The long vowel floated over them.
* * *
THERE WERE GOOD THINGS. Delphine ran the shop with an almost joyous dispatch. She hadn’t known she’d like the work so much now that she was partly in charge. She didn’t mind the hard grind of cleaning, and she had the boys to sweep up and spread new sawdust, to scrub down the display cases and the floors, and Franz to wait trade when things were busy, after school. She began to take an almost embarrassing delight in selling things — a loop of the best liverwurst on this side of the Atlantic, or a piece of the Colby you couldn’t get just anywhere, or dried herring from a case recently cracked open, exuding brine and smoke. Eva had given Delphine the magical belief that everything that Fidelis made was unbested and every morsel the shop sold was of a superior quality only their own customers deserved.
This conviction was good for business, and Delphine had, as well, a shrewd eye for what would sell and when to knock down a price. She instituted a weekly drawing for one dollar worth of groceries, and that drew in customers. Except for the banker and the few other rich, who lived in green-lawned flamboyantly painted mansions on a bluff over which their unpredictable river had never yet risen, everyone was broke half the time. Many were worse off — so ravaged and destitute that they couldn’t afford any meat at all. Delphine was good at extracting money from the wealthy, and also good at trading carefully with the poor. She stocked barrels of dried beans, peas, made shrewd deals with farms and traded like a horse dealer for the items she was certain that she could sell. She began to deal with an ambitious wholesaler working out of the Cities, and stocked all sorts of new items that made people curious enough to stop in for a peek. Soaps she tried herself and could recommend, powdered health remedies, boxes of steel-cut oats, cider vinegar, walnut oil, pots of mustard. She had a dairy case set into the wall — before, they’d drawn milk from a can back in the cooler. Now she stocked cream, daily milk, butters of three grades, and fresh eggs from Roy’s chickens.

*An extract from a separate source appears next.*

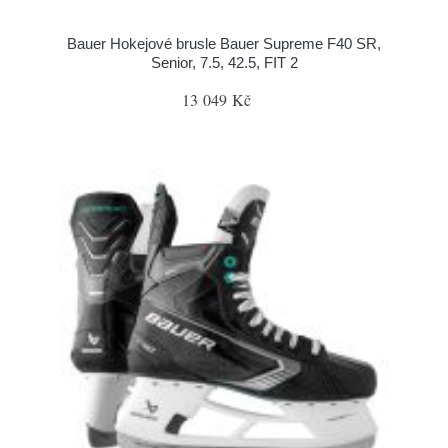
Bauer Hokejové brusle Bauer Supreme F40 SR,
Senior, 7.5, 42.5, FIT 2
13 049 Kč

Roy was still not drinking. Perversely, this had begun to concern Delphine. Still, how could she quibble with the quiet work he did all around the house? He kept busy, even drove up north with Cyprian from time to time, and didn’t snitch from the stash they smuggled across the border and then sold. Sometimes Roy lied to her with a clear and listening expression — told the same sort of stories he’d once told Eva. How once he’d had a part in an Italian opera, or killed a bear, that he had learned to weave from a Navajo and could recite long prayers in Hebrew. Delphine thought she didn’t know him. Who was he, sober, anyway? Her father was a stranger, a man of whom she had no knowledge and did not know exactly how to approach. It used to be so easy. Their relationship consisted of times he’d crawl to her and beg for money, and she’d refuse. At least he still socialized with the other men in the singing club. Roy came to the shop after hours to sit around the table with the men and slice rounds of Fidelis’s sausage onto square crackers. Cyprian came too. They drove Delphine home after she finished in the kitchen. It was a routine, she later thought, she didn’t treasure enough. An even life, without any jumps or starts. No stalls either. It was the kind of life you didn’t know at the time you were living it was a happy life.